Laika

マイ・マザーのLaikaのネタバレレビュー・内容・結末

マイ・マザー(2009年製作の映画)
4.0

このレビューはネタバレを含みます

思春期の男の子が母親を見る時ってこんな感じなのかなと思った。母親が下品にケーキを食べる冒頭のシーンは、こちらも目を背けたくなるほど醜い。ものを食べている時の口の動きは、人と食べ方によってはセクシーにも見えるが、このシーンは気持ち悪かった。
ユペールの持つこんな母親への嫌悪が、女性に対する魅力を感じなくさせているのではないか。
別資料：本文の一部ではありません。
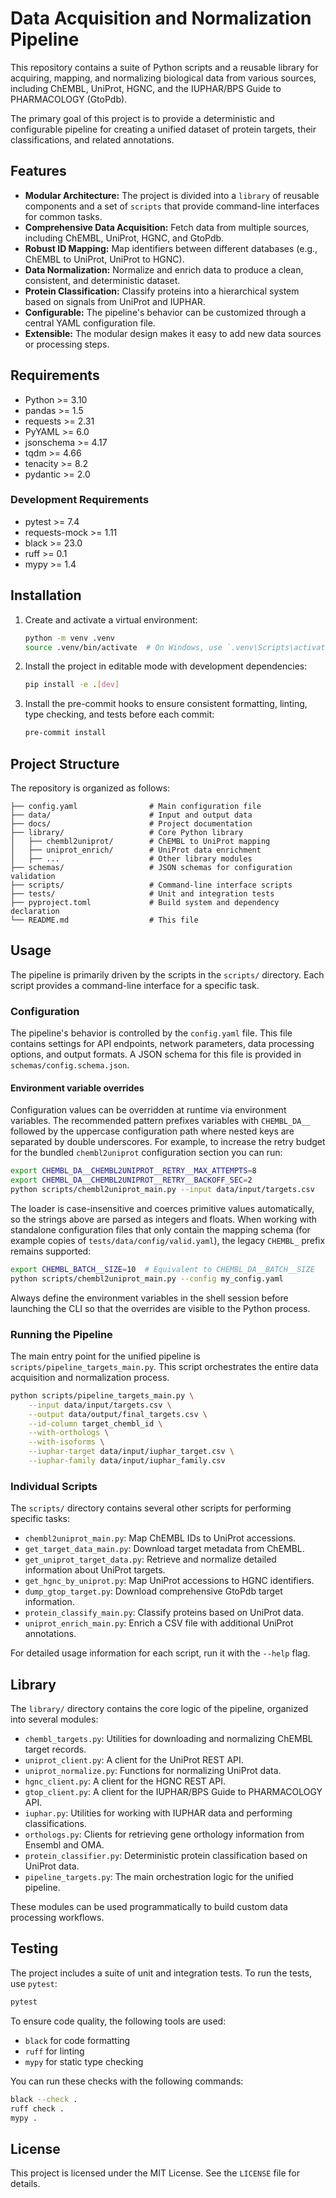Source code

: # Data Acquisition and Normalization Pipeline

This repository contains a suite of Python scripts and a reusable library for acquiring, mapping, and normalizing biological data from various sources, including ChEMBL, UniProt, HGNC, and the IUPHAR/BPS Guide to PHARMACOLOGY (GtoPdb).

The primary goal of this project is to provide a deterministic and configurable pipeline for creating a unified dataset of protein targets, their classifications, and related annotations.

## Features

*   **Modular Architecture:** The project is divided into a `library` of reusable components and a set of `scripts` that provide command-line interfaces for common tasks.
*   **Comprehensive Data Acquisition:** Fetch data from multiple sources, including ChEMBL, UniProt, HGNC, and GtoPdb.
*   **Robust ID Mapping:** Map identifiers between different databases (e.g., ChEMBL to UniProt, UniProt to HGNC).
*   **Data Normalization:** Normalize and enrich data to produce a clean, consistent, and deterministic dataset.
*   **Protein Classification:** Classify proteins into a hierarchical system based on signals from UniProt and IUPHAR.
*   **Configurable:** The pipeline's behavior can be customized through a central YAML configuration file.
*   **Extensible:** The modular design makes it easy to add new data sources or processing steps.

## Requirements

*   Python >= 3.10
*   pandas >= 1.5
*   requests >= 2.31
*   PyYAML >= 6.0
*   jsonschema >= 4.17
*   tqdm >= 4.66
*   tenacity >= 8.2
*   pydantic >= 2.0

### Development Requirements

*   pytest >= 7.4
*   requests-mock >= 1.11
*   black >= 23.0
*   ruff >= 0.1
*   mypy >= 1.4

## Installation

1.  Create and activate a virtual environment:
    ```bash
    python -m venv .venv
    source .venv/bin/activate  # On Windows, use `.venv\Scripts\activate`
    ```

2.  Install the project in editable mode with development dependencies:
    ```bash
    pip install -e .[dev]
    ```

3.  Install the pre-commit hooks to ensure consistent formatting, linting, type
    checking, and tests before each commit:
    ```bash
    pre-commit install
    ```

## Project Structure

The repository is organized as follows:

```
├── config.yaml                # Main configuration file
├── data/                      # Input and output data
├── docs/                      # Project documentation
├── library/                   # Core Python library
│   ├── chembl2uniprot/        # ChEMBL to UniProt mapping
│   ├── uniprot_enrich/        # UniProt data enrichment
│   ├── ...                    # Other library modules
├── schemas/                   # JSON schemas for configuration validation
├── scripts/                   # Command-line interface scripts
├── tests/                     # Unit and integration tests
├── pyproject.toml             # Build system and dependency declaration
└── README.md                  # This file
```

## Usage

The pipeline is primarily driven by the scripts in the `scripts/` directory. Each script provides a command-line interface for a specific task.

### Configuration

The pipeline's behavior is controlled by the `config.yaml` file. This file contains settings for API endpoints, network parameters, data processing options, and output formats. A JSON schema for this file is provided in `schemas/config.schema.json`.

#### Environment variable overrides

Configuration values can be overridden at runtime via environment variables. The recommended pattern prefixes variables with `CHEMBL_DA__` followed by the uppercase configuration path where nested keys are separated by double underscores. For example, to increase the retry budget for the bundled `chembl2uniprot` configuration section you can run:

```bash
export CHEMBL_DA__CHEMBL2UNIPROT__RETRY__MAX_ATTEMPTS=8
export CHEMBL_DA__CHEMBL2UNIPROT__RETRY__BACKOFF_SEC=2
python scripts/chembl2uniprot_main.py --input data/input/targets.csv
```

The loader is case-insensitive and coerces primitive values automatically, so the strings above are parsed as integers and floats. When working with standalone configuration files that only contain the mapping schema (for example copies of `tests/data/config/valid.yaml`), the legacy `CHEMBL_` prefix remains supported:

```bash
export CHEMBL_BATCH__SIZE=10  # Equivalent to CHEMBL_DA__BATCH__SIZE
python scripts/chembl2uniprot_main.py --config my_config.yaml
```

Always define the environment variables in the shell session before launching the CLI so that the overrides are visible to the Python process.

### Running the Pipeline

The main entry point for the unified pipeline is `scripts/pipeline_targets_main.py`. This script orchestrates the entire data acquisition and normalization process.

```bash
python scripts/pipeline_targets_main.py \
    --input data/input/targets.csv \
    --output data/output/final_targets.csv \
    --id-column target_chembl_id \
    --with-orthologs \
    --with-isoforms \
    --iuphar-target data/input/iuphar_target.csv \
    --iuphar-family data/input/iuphar_family.csv
```

### Individual Scripts

The `scripts/` directory contains several other scripts for performing specific tasks:

*   `chembl2uniprot_main.py`: Map ChEMBL IDs to UniProt accessions.
*   `get_target_data_main.py`: Download target metadata from ChEMBL.
*   `get_uniprot_target_data.py`: Retrieve and normalize detailed information about UniProt targets.
*   `get_hgnc_by_uniprot.py`: Map UniProt accessions to HGNC identifiers.
*   `dump_gtop_target.py`: Download comprehensive GtoPdb target information.
*   `protein_classify_main.py`: Classify proteins based on UniProt data.
*   `uniprot_enrich_main.py`: Enrich a CSV file with additional UniProt annotations.

For detailed usage information for each script, run it with the `--help` flag.

## Library

The `library/` directory contains the core logic of the pipeline, organized into several modules:

*   `chembl_targets.py`: Utilities for downloading and normalizing ChEMBL target records.
*   `uniprot_client.py`: A client for the UniProt REST API.
*   `uniprot_normalize.py`: Functions for normalizing UniProt data.
*   `hgnc_client.py`: A client for the HGNC REST API.
*   `gtop_client.py`: A client for the IUPHAR/BPS Guide to PHARMACOLOGY API.
*   `iuphar.py`: Utilities for working with IUPHAR data and performing classifications.
*   `orthologs.py`: Clients for retrieving gene orthology information from Ensembl and OMA.
*   `protein_classifier.py`: Deterministic protein classification based on UniProt data.
*   `pipeline_targets.py`: The main orchestration logic for the unified pipeline.

These modules can be used programmatically to build custom data processing workflows.

## Testing

The project includes a suite of unit and integration tests. To run the tests, use `pytest`:

```bash
pytest
```

To ensure code quality, the following tools are used:

*   `black` for code formatting
*   `ruff` for linting
*   `mypy` for static type checking

You can run these checks with the following commands:

```bash
black --check .
ruff check .
mypy .
```

## License

This project is licensed under the MIT License. See the `LICENSE` file for details.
どちらが先かはわからないけど、彼が同性愛に目覚めるのと、母親への強い嫌悪感と反発は同一線上にあるように思う。ユペールの苛立ちは、同性愛だということを母親にオープンにできない自分への苛立ちもあるのではないか。
怒鳴り合う二人のヒリヒリした関係性は「わかって欲しい」という心からの叫びのようだ。ユペールの言動が尖ったナイフのように鋭く母親を突き刺すが、母親は防御からかのらりくらりとこれに反応する。ここで母親が、「養育している」という上からの目線ではなく、人として対等に本気で向き合ったら、ユペールの信頼を得ることができたのではないか。ユペールの意思と関係なく学校を変えてしまうとか、母親が自分勝手に子供を操ろうとし、ユペールが反発したくなって当然だと思う。
でも、最後のシーンが良かった。何も言わない最後のシーンで、この映画の全てが救われた。この親子は一つ階段を進んだと思う。
グザビエ監督19歳の作品ということに驚かされる。所々に映されるケベックの風景が綺麗だった。